▸ **Page excerpt**:

GraphX 2 - vaquarkhan/Apache-Kafka-poc-and-notes GitHub Wiki
- https://bcourses.berkeley.edu/courses/1267848/pages/lab-11
- http://ampcamp.berkeley.edu/5/exercises/graph-analytics-with-graphx.html
Looking at the graph, we can extract information about the people (vertices) and the relations between them (edges). The graph here represents the Twitter users and whom they follow on Twitter. For e.g. Bob follows Davide and Alice on Twitter.
import org.apache.spark._
import org.apache.spark.rdd.RDD
import org.apache.spark.util.IntParam
import org.apache.spark.graphx._
import org.apache.spark.graphx.Edge
import org.apache.spark.graphx.util.GraphGenerators
val vertexArray = Array(
(1L, ("Alice", 28)),
(2L, ("Bob", 27)),
(3L, ("Charlie", 65)),
(4L, ("David", 42)),
(5L, ("Ed", 55)),
(6L, ("Fran", 50)))
val edgeArray = Array(
Edge(2L, 1L, 7),
Edge(2L, 4L, 2),
Edge(3L, 2L, 4),
Edge(3L, 6L, 3),
Edge(4L, 1L, 1),
Edge(5L, 2L, 2),
Edge(5L, 3L, 8),
Edge(5L, 6L, 3))
var vertexRDD: RDD[(Long, (String, Int))] = sc.parallelize(vertexArray)
var edgeRDD: RDD[Edge[Int]] = sc.parallelize(edgeArray)
var graph: Graph[(String, Int), Int] = Graph(vertexRDD, edgeRDD)
//Displaying Vertices: Further, we will now display all the names and ages of the users (vertices).
graph.vertices.filter { case (id, (name, age)) => age > 30 }
.collect.foreach { case (id, (name, age)) => println(s"$name is $age")}
Results
Charlie is 65
David is 42
Ed is 55
Fran is 50
vertexArray: Array[(Long, (String, Int))] = Array((1,(Alice,28)), (2,(Bob,27)), (3,(Charlie,65)), (4,(David,42)), (5,
(Ed,55)), (6,(Fran,50)))
edgeArray: Array[org.apache.spark.graphx.Edge[Int]] = Array(Edge(2,1,7), Edge(2,4,2), Edge(3,2,4), Edge(3,6,3),
Edge(4,1,1), Edge(5,2,2), Edge(5,3,8), Edge(5,6,3))
Displaying Edges: Let us look at which person likes whom on Twitter.
for (triplet <- graph.triplets.collect){
println(s"${triplet.srcAttr._1} likes ${triplet.dstAttr._1}")
}
Results
Bob likes Alice
Bob likes David
Charlie likes Bob
Charlie likes Fran
David likes Alice
Ed likes Bob
Ed likes Charlie
Ed likes Fran
Number of followers: Every user in our graph has a different number of followers. Let us look at all the followers for every user.

Page-level text extractions
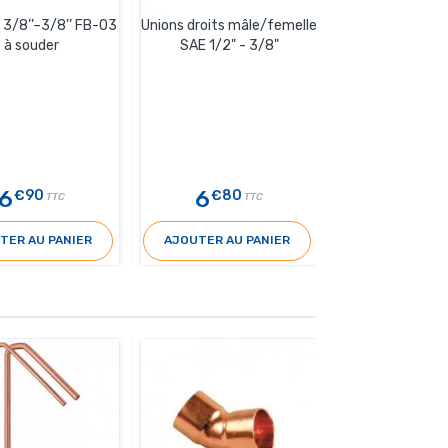
 3/8’’–3/8’’ FB-03
Unions droits mâle/femelle
Garniture con
à souder
SAE 1/2" - 3/8"
raccord flar
5
/
6
6
0
€90
€80
€50
TTC
TTC
TER AU PANIER
AJOUTER AU PANIER
AJOUTER AU 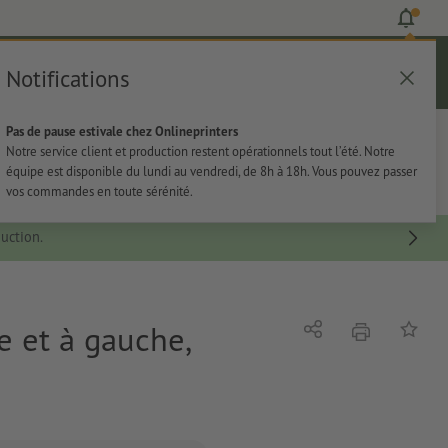
Notifications
Se connecter
Aide
Liste d'articles
Panier
Pas de pause estivale chez Onlineprinters
rie
Papeterie
Autocollants
Notre service client et production restent opérationnels tout l’été. Notre
équipe est disponible du lundi au vendredi, de 8h à 18h. Vous pouvez passer
vos commandes en toute sérénité.
uction.
e et à gauche,
imprimer
Partager
Ajouter 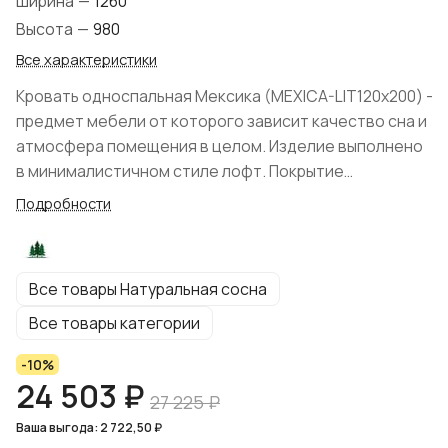
Ширина
—
1260
Высота
—
980
Все характеристики
Кровать односпальная Мексика (MEXICA-LIT120х200) -
предмет мебели от которого зависит качество сна и
атмосфера помещения в целом. Изделие выполнено
в минималистичном стиле лофт. Покрытие
древесины: масло, черным цветом - дерево под
Подробности
чёрным матовым лаком. Экологичные материалы и
натуральный оттенок выгодно обыгрывает
пространство помещения. Цвет коллекции:
Все товары Натуральная сосна
"Искусственное старение/чёрный матовый лак".
Кровать поставляется в разобранном виде.
Все товары категории
Коллекция располагает прикроватными тумбами, что
-10%
позволит собрать гармоничный спальный
24 503 ₽
уголок. Подматрасный настил в комплекте. От пола
27 225 ₽
до царги 21 см, 18 см высота царги, высота изножья 40
Ваша выгода: 2 722,50 ₽
см, высота изголовья 77 см. Матрас не входит в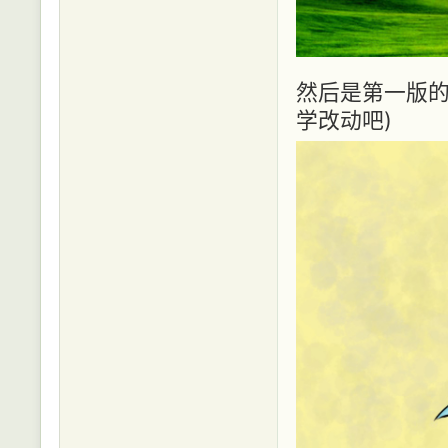
然后是第一版的
学改动吧)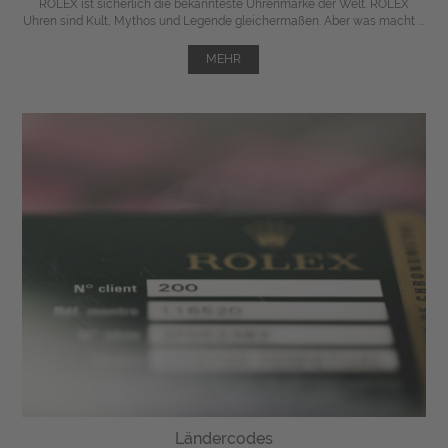
ROLEX ist sicherlich die bekannteste Uhrenmarke der Welt. ROLEX
Uhren sind Kult, Mythos und Legende gleichermaßen. Aber was macht ...
MEHR
Ländercodes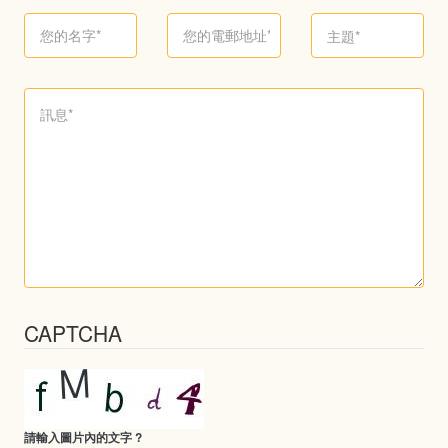
CAPTCHA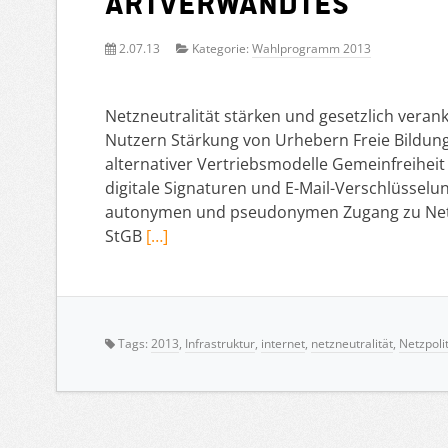
Artverwandtes
2.07.13
Kategorie:
Wahlprogramm 2013
Netzneutralität stärken und gesetzlich veran
Nutzern Stärkung von Urhebern Freie Bildu
alternativer Vertriebsmodelle Gemeinfreiheit 
digitale Signaturen und E-Mail-Verschlüsselu
autonymen und pseudonymen Zugang zu Netz
StGB
[…]
Tags:
2013
,
Infrastruktur
,
internet
,
netzneutralität
,
Netzpolit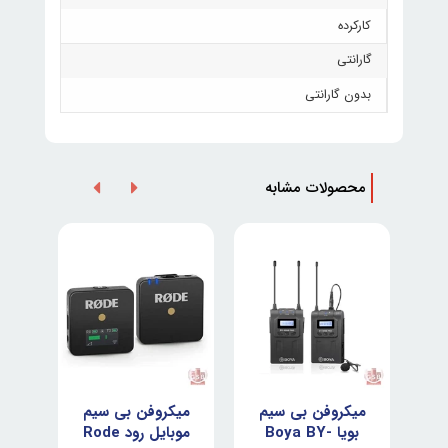
کارکرده
گارانتی
بدون گارانتی
محصولات مشابه
م
میکروفن بی سیم
میکروفن بی سیم
می
یا Boya
بویا Boya BY-
موبایل رود Rode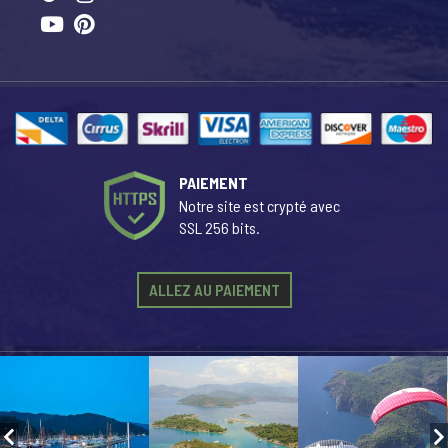
PAIEMENT
Notre site est crypté avec
SSL 256 bits.
ALLEZ AU PAIEMENT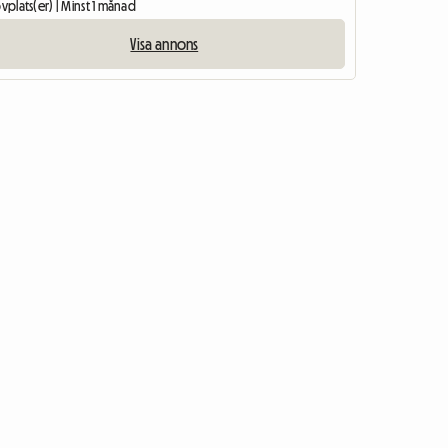
ovplats(er) | Minst 1 månad
Visa annons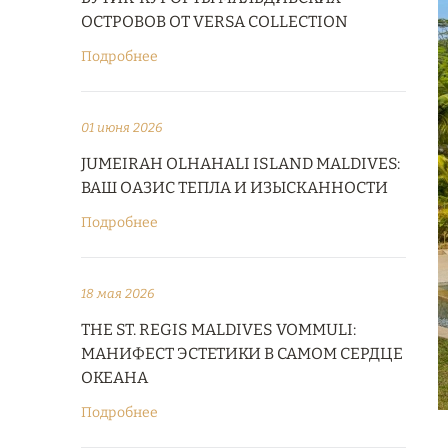
ОСТРОВОВ ОТ VERSA COLLECTION
Подробнее
01 июня 2026
JUMEIRAH OLHAHALI ISLAND MALDIVES:
ВАШ ОАЗИС ТЕПЛА И ИЗЫСКАННОСТИ
Подробнее
18 мая 2026
THE ST. REGIS MALDIVES VOMMULI:
МАНИФЕСТ ЭСТЕТИКИ В САМОМ СЕРДЦЕ
ОКЕАНА
Подробнее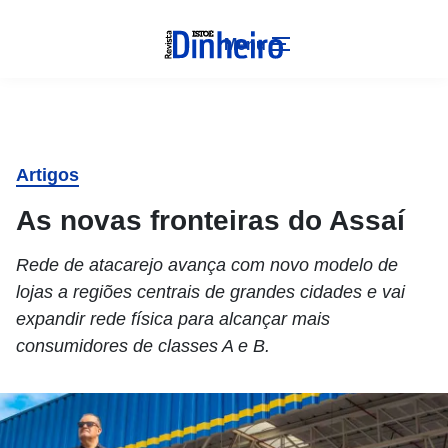
Menu
Artigos
As novas fronteiras do Assaí
Rede de atacarejo avança com novo modelo de
lojas a regiões centrais de grandes cidades e vai
expandir rede física para alcançar mais
consumidores de classes A e B.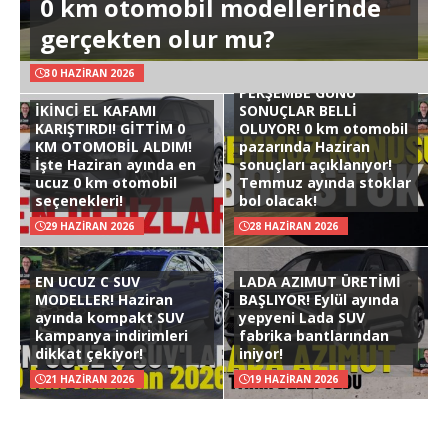
0 km otomobil modellerinde
gerçekten olur mu?
30 HAZIRAN 2026
PERŞEMBE GÜNÜ
İKİNCİ EL KAFAMI
SONUÇLAR BELLİ
KARIŞTIRDI! GİTTİM 0
OLUYOR! 0 km otomobil
KM OTOMOBİL ALDIM!
pazarında Haziran
İşte Haziran ayında en
sonuçları açıklanıyor!
ucuz 0 km otomobil
Temmuz ayında stoklar
seçenekleri!
bol olacak!
29 HAZIRAN 2026
28 HAZIRAN 2026
EN UCUZ C SUV
LADA AZIMUT ÜRETİMİ
MODELLER! Haziran
BAŞLIYOR! Eylül ayında
ayında kompakt SUV
yepyeni Lada SUV
kampanya indirimleri
fabrika bantlarından
dikkat çekiyor!
iniyor!
21 HAZIRAN 2026
19 HAZIRAN 2026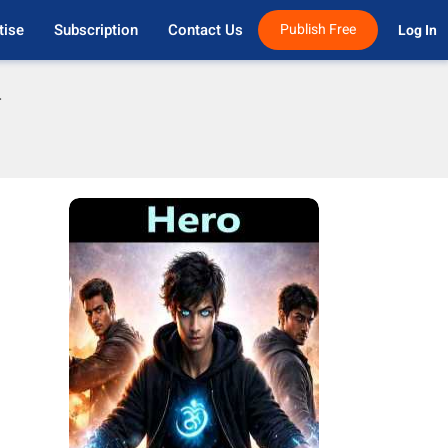
tise
Subscription
Contact Us
Publish Free
Log In 
फ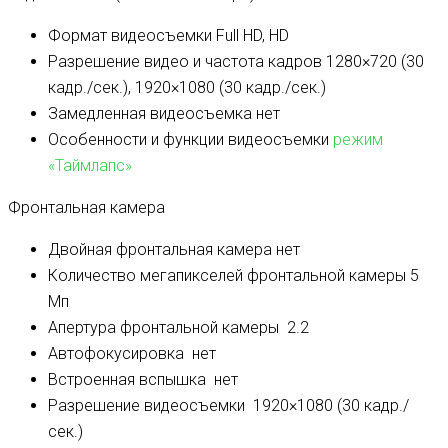
Формат видеосъемки
Full HD, HD
Разрешение видео и частота кадров
1280×720 (30
кадр./сек.), 1920×1080 (30 кадр./сек.)
Замедленная видеосъемка
нет
Особенности и функции видеосъемки
режим
«Таймлапс»
Фронтальная камера
Двойная фронтальная камера
нет
Количество мегапикселей фронтальной камеры
5
Мп
Апертура фронтальной камеры
2.2
Автофокусировка
нет
Встроенная вспышка
нет
Разрешение видеосъемки
1920×1080 (30 кадр./
сек.)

▸ **Job item**: According to the GraphX page, what does the graph represent? Rely only on the GraphX page for what comes next.

▸ **Exercise output**: It represents Twitter users and whom they follow on Twitter.